E l’aveva vissuta e raccontata in quello che è stato uno dei suoi ultimi lavori, The angriest man in Brooklyn. Quasi un testamento, un grido d’aiuto rimasto soffocato. Una sorta di set del dolore, il santuario delle fragilità, delle paure e delle contraddizioni che avrebbero portato l’attore al suicidio l’11 agosto 2014, un anno e mezzo dopo il ciak di The angriest man in Brooklyn, per la regia di Phil Alden Robinson. Il film racconta la storia di un uomo a cui viene diagnostico un aneurisma fulminante e che, in soli 90 minuti (il tempo che secondo la dottoressa gli resta da vivere), cerca di rimettere insieme i cocci di una vita fallimentare, piena di rabbia (da angry, appunto) e rapporti controversi con la sua famiglia.

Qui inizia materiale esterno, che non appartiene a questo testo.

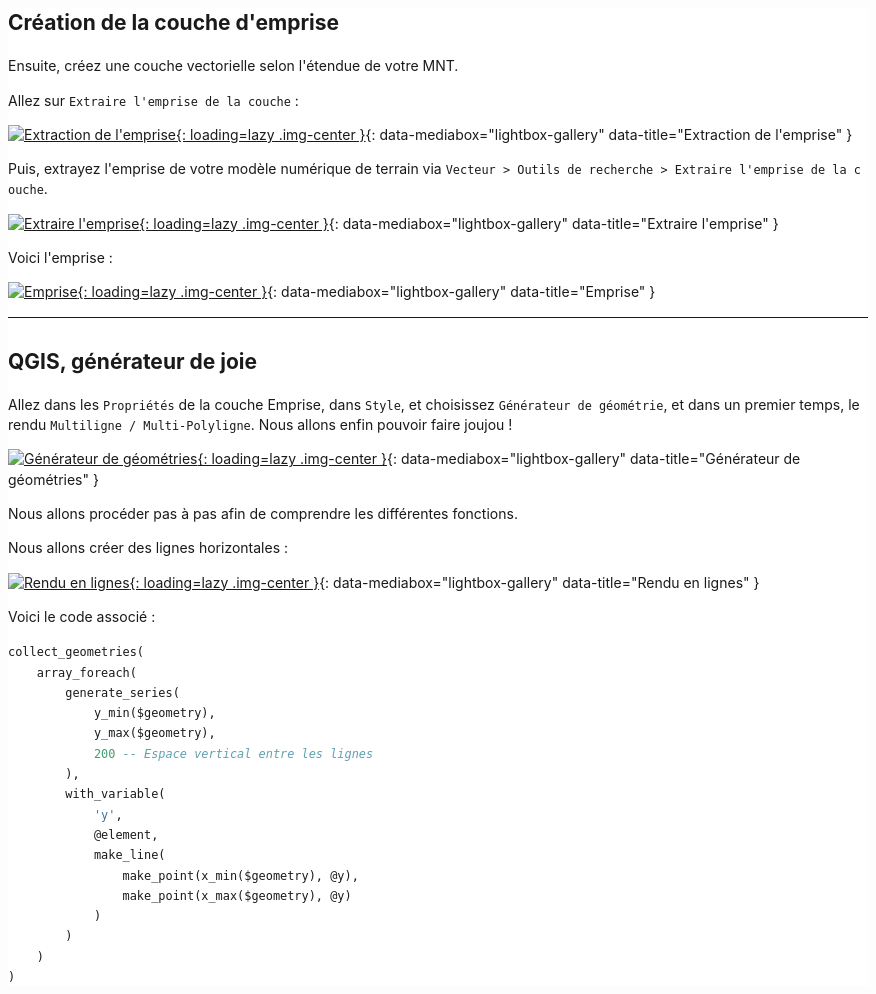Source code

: ## Création de la couche d'emprise

Ensuite, créez une couche vectorielle selon l'étendue de votre MNT.

Allez sur `Extraire l'emprise de la couche` :

[![Extraction de l'emprise](https://cdn.geotribu.fr/img/articles-blog-rdp/articles/2022/2022-07-02-qgis-joy-division/couche.png "Extraction de l'emprise"){: loading=lazy .img-center }](https://cdn.geotribu.fr/img/articles-blog-rdp/articles/2022/2022-07-02-qgis-joy-division/couche.png){: data-mediabox="lightbox-gallery" data-title="Extraction de l'emprise" }

Puis, extrayez l'emprise de votre modèle numérique de terrain via `Vecteur > Outils de recherche > Extraire l'emprise de la couche`.

[![Extraire l'emprise](https://cdn.geotribu.fr/img/articles-blog-rdp/articles/2022/2022-07-02-qgis-joy-division/extraire.png "Extraire l'emprise"){: loading=lazy .img-center }](https://cdn.geotribu.fr/img/articles-blog-rdp/articles/2022/2022-07-02-qgis-joy-division/extraire.png){: data-mediabox="lightbox-gallery" data-title="Extraire l'emprise" }

Voici l'emprise :

[![Emprise](https://cdn.geotribu.fr/img/articles-blog-rdp/articles/2022/2022-07-02-qgis-joy-division/1-Carre.jpeg "Emprise"){: loading=lazy .img-center }](https://cdn.geotribu.fr/img/articles-blog-rdp/articles/2022/2022-07-02-qgis-joy-division/1-Carre.jpeg){: data-mediabox="lightbox-gallery" data-title="Emprise" }

----

## QGIS, générateur de joie

Allez dans les `Propriétés` de la couche Emprise, dans `Style`, et choisissez `Générateur de géométrie`, et dans un premier temps, le rendu `Multiligne / Multi-Polyligne`. Nous allons enfin pouvoir faire joujou !

[![Générateur de géométries](https://cdn.geotribu.fr/img/articles-blog-rdp/articles/2022/2022-07-02-qgis-joy-division/rendu-ligne.png "Générateur de géométries"){: loading=lazy .img-center }](https://cdn.geotribu.fr/img/articles-blog-rdp/articles/2022/2022-07-02-qgis-joy-division/rendu-ligne.png){: data-mediabox="lightbox-gallery" data-title="Générateur de géométries" }

Nous allons procéder pas à pas afin de comprendre les différentes fonctions.

Nous allons créer des lignes horizontales :

[![Rendu en lignes](https://cdn.geotribu.fr/img/articles-blog-rdp/articles/2022/2022-07-02-qgis-joy-division/2-lines.jpeg "Rendu en lignes"){: loading=lazy .img-center }](https://cdn.geotribu.fr/img/articles-blog-rdp/articles/2022/2022-07-02-qgis-joy-division/2-lines.jpeg){: data-mediabox="lightbox-gallery" data-title="Rendu en lignes" }

Voici le code associé :

```sql
collect_geometries(
    array_foreach(
        generate_series(
            y_min($geometry),
            y_max($geometry),
            200 -- Espace vertical entre les lignes
        ),
        with_variable(
            'y',
            @element,
            make_line(
                make_point(x_min($geometry), @y),
                make_point(x_max($geometry), @y)
            )
        )
    )
)
```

Uscito in America nella primavera 2014 con scarsissimo successo di pubblico, è appena approdato in Italia per essere doppiato. Dovrebbe vedere la luce entro l’estate. Ma, al di là della previsione degli incassi o della piattaforma su cui uscirà (potrebbe anche finire direttamente in prima tv), ciò che fa effetto è vedere come si dipana la sceneggiatura. E come si sviluppa il binomio Williams-morte.
LA SCOPERTA
L’avvocato Henry Altmann (Williams) ha un pessimo rapporto con la moglie e con il fratello ed è deluso dal figlio che sognava avvocato come lui (ma che invece aprirà una scuola di danza). Soprattutto Henry straborda di rabbia. Insulta un tassista, un pedone, la vita. Se stesso. Durante una giornata come tante, dopo un piccolo incidente in auto, scopre di avere una malattia fulminante. Un aneurisma. La dottoressa Sharon Gill (Mila Kunis) subisce le pesanti pressioni del paziente che le chiede «quanto tempo mi resta da vivere?» e per risposta inventa «90 minuti». Da questo momento in poi, in giacca e cravatta, Henry inizia la sua battaglia. Ha pochissimo tempo per riappacificarsi con la famiglia, con il mondo. Vuole chiedere scusa alla moglie (Melissa Leo) per averla trascurata (lei lo tradisce col vicino di casa), al fratello nano (l’attore Peter Dinklage) per non aver mai avuto un rapporto vero con lui e al figlio, al quale aveva già preparato il biglietto da visita da avvocato mentre il ragazzo sognava soltanto di ballare.
LE COINCIDENZE
Il film corre su un filone narrativo essenziale, quasi grezzo.